Das Echtzeit-Strategiespiel “War on Terror“ verspricht rein technisch viel im Terrorismus-Kampf. Titel und Inhalt deuten allerdings auch über den Cyber-Bildschirmrand hinaus

Der von der US-Regierung nach dem 11. September 2001 postulierte War on Terrorism wird zwar auch im eigenen Land zunehmend kritisiert. Allerdings hat die so geführte und mittlerweile fast durchgängig als Global War on Terror titulierte Politik unter dem amtierenden Präsidenten George W. Bush zumindest scheinbar eines erreicht: Bei mehr und mehr US -Amerikanern ist ein negativ besetztes sowie potentiell gewaltunterstellendes Bild des Islam vorherrschend (Ihr Sieg ist auch ein Sieg Bin Ladens) – und das nicht erst seit gestern und zudem nicht allein in den USA.

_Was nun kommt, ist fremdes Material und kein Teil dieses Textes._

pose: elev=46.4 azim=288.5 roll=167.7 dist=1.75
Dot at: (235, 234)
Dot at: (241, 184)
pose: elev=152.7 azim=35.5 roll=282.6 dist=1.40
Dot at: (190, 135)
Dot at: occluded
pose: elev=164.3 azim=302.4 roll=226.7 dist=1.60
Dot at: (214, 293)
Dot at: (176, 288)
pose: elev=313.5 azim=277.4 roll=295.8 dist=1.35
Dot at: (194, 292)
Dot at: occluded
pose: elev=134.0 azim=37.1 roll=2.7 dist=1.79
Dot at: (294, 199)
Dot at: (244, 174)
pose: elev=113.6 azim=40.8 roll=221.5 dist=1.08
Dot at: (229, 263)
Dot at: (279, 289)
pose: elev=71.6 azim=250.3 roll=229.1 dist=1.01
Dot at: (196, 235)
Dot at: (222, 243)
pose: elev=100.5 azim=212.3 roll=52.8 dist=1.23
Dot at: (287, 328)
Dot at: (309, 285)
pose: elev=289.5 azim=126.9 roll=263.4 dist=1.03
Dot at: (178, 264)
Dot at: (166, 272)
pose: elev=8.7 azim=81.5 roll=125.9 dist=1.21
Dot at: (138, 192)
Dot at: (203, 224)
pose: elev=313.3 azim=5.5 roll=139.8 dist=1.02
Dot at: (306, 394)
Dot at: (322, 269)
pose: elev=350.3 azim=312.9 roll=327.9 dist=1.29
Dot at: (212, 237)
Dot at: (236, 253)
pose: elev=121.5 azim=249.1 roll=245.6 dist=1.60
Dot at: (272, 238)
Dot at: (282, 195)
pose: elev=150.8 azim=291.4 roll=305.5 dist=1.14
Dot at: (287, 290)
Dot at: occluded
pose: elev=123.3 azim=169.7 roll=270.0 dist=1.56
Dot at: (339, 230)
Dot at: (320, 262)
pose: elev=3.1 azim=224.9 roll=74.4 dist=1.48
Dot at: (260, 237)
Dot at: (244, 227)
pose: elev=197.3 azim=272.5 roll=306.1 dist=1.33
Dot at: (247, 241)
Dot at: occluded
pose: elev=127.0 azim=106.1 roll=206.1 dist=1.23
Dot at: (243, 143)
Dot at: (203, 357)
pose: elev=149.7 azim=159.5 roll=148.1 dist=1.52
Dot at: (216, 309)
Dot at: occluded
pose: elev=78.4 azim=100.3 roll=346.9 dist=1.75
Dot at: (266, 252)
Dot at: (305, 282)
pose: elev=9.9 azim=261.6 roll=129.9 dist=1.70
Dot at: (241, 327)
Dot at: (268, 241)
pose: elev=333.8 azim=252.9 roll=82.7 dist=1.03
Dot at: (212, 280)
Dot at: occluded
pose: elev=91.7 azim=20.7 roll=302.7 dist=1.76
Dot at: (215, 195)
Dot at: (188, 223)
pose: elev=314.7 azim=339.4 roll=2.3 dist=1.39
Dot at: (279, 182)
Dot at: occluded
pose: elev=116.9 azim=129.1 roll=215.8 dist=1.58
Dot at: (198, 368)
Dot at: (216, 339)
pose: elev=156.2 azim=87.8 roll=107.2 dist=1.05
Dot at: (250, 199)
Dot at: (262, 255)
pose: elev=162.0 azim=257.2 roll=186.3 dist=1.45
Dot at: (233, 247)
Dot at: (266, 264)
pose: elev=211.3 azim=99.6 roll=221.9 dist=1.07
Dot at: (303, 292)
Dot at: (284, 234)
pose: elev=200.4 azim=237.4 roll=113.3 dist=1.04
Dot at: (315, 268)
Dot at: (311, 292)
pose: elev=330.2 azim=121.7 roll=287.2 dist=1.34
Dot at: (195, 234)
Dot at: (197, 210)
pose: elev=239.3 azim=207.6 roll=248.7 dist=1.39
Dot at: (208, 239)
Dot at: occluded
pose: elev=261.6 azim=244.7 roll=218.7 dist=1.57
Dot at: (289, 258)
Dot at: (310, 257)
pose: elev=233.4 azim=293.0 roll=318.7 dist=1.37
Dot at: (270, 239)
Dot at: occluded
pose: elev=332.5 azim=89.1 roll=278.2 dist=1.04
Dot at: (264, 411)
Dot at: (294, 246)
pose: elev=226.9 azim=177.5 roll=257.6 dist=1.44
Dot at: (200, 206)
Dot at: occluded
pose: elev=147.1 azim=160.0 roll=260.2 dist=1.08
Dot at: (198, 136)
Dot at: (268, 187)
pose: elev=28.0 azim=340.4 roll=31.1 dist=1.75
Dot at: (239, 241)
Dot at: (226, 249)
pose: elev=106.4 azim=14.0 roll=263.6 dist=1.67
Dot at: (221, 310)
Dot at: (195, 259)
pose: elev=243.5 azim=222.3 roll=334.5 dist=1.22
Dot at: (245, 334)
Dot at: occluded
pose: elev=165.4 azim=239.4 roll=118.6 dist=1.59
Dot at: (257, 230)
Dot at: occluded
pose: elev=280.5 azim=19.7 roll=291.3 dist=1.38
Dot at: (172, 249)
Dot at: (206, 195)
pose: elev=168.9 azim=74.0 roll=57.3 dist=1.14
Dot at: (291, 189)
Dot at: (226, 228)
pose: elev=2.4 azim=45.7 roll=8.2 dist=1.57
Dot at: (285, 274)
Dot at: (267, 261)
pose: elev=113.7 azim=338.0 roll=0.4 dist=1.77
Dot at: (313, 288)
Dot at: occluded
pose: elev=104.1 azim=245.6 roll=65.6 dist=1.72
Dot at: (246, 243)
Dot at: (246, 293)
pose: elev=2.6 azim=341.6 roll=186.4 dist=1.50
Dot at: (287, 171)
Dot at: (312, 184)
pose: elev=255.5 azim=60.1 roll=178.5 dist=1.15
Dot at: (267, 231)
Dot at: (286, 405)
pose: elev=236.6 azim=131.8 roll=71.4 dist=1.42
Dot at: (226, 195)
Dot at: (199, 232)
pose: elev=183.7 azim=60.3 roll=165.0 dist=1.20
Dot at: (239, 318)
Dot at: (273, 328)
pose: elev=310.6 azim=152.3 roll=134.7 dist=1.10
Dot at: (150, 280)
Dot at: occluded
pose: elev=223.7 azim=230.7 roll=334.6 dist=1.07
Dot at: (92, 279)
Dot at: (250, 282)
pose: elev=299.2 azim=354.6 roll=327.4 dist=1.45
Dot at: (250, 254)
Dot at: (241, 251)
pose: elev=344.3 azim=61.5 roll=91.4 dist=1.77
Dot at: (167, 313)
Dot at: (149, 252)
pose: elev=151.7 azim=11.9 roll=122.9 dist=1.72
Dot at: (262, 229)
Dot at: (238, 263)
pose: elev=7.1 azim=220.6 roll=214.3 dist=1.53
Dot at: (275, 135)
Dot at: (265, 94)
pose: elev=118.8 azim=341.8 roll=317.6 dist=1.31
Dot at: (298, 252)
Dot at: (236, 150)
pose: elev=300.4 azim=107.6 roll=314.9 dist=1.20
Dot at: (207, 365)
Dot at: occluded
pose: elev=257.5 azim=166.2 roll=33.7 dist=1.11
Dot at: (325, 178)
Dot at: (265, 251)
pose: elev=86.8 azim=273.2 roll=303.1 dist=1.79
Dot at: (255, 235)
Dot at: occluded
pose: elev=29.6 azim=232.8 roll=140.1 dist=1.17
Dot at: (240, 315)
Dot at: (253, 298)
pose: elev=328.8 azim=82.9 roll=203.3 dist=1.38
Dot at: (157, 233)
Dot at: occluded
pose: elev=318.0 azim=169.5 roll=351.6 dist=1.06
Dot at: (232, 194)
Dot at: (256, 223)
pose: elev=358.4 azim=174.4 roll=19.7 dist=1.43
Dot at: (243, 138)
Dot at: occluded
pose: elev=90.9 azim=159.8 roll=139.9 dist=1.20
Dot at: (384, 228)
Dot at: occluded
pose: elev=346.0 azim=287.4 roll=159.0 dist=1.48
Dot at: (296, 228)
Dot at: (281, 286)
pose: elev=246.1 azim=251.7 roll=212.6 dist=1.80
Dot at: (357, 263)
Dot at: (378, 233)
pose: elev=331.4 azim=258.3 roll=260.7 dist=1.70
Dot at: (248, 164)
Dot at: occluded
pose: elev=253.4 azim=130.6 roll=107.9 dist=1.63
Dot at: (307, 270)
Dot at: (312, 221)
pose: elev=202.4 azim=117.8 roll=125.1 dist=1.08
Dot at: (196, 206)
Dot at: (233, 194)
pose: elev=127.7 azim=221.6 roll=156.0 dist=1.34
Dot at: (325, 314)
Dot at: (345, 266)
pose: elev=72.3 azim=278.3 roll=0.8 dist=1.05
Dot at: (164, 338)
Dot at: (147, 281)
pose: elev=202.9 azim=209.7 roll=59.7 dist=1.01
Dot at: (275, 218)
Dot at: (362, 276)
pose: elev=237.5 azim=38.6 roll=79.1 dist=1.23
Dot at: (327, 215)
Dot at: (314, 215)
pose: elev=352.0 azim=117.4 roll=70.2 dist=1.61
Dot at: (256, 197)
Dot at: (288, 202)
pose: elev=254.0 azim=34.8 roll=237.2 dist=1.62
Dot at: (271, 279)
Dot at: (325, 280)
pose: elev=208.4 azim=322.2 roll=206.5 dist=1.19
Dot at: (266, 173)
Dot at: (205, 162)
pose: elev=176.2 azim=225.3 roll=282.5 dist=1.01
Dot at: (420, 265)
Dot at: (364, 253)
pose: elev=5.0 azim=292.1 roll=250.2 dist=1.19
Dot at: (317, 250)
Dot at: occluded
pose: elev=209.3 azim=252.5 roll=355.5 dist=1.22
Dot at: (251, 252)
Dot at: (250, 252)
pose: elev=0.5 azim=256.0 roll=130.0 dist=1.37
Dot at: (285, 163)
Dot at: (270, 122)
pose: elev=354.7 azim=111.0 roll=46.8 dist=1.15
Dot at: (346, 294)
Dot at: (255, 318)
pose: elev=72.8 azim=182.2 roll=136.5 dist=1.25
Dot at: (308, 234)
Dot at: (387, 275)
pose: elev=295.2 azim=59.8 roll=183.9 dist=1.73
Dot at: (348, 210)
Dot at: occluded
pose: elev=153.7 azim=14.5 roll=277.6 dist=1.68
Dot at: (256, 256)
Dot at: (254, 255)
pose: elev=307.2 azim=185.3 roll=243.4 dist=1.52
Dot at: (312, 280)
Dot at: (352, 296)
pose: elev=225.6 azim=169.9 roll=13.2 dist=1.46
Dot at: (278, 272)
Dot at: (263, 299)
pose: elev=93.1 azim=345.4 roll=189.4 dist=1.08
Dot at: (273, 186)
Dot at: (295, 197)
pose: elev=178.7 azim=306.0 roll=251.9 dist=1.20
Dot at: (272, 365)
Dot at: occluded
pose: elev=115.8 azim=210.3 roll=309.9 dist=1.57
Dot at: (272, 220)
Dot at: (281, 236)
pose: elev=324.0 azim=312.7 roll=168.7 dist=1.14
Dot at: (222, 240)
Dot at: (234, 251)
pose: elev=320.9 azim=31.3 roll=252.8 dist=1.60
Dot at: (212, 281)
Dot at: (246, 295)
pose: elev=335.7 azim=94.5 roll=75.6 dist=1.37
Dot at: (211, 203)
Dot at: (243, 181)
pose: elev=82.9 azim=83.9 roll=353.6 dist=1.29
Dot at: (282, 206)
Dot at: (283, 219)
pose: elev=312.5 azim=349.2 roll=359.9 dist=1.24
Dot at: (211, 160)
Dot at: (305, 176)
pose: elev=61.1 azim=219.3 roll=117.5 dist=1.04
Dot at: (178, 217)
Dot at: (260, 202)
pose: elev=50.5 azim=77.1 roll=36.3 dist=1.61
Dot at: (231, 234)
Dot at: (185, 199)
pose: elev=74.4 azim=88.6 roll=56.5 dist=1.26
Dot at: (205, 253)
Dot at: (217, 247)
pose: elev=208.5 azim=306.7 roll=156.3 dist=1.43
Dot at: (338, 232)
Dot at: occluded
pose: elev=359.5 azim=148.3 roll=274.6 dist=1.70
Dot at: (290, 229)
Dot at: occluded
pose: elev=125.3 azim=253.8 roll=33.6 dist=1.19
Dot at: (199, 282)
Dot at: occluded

Die virtuelle Spielewelt kann als mehr oder weniger deutliche Widerspiegelung verstanden oder ebenso als Resultat einer Entwicklung gesehen werden. Wer beispielsweise einmal seinen Blick durch Free-Mini-Game-Plattformen im Internet schweifen lässt, vermag sich dort beispielsweise auch mit Spielen wie War on Terrorism auf virtuelle Missionen begeben. Der erste Teil von War on Terrorism wurde von TechRadium noch im Jahr 2001 veröffentlicht, der zweite Teil folgte fast umgehend im darauffolgenden Jahr.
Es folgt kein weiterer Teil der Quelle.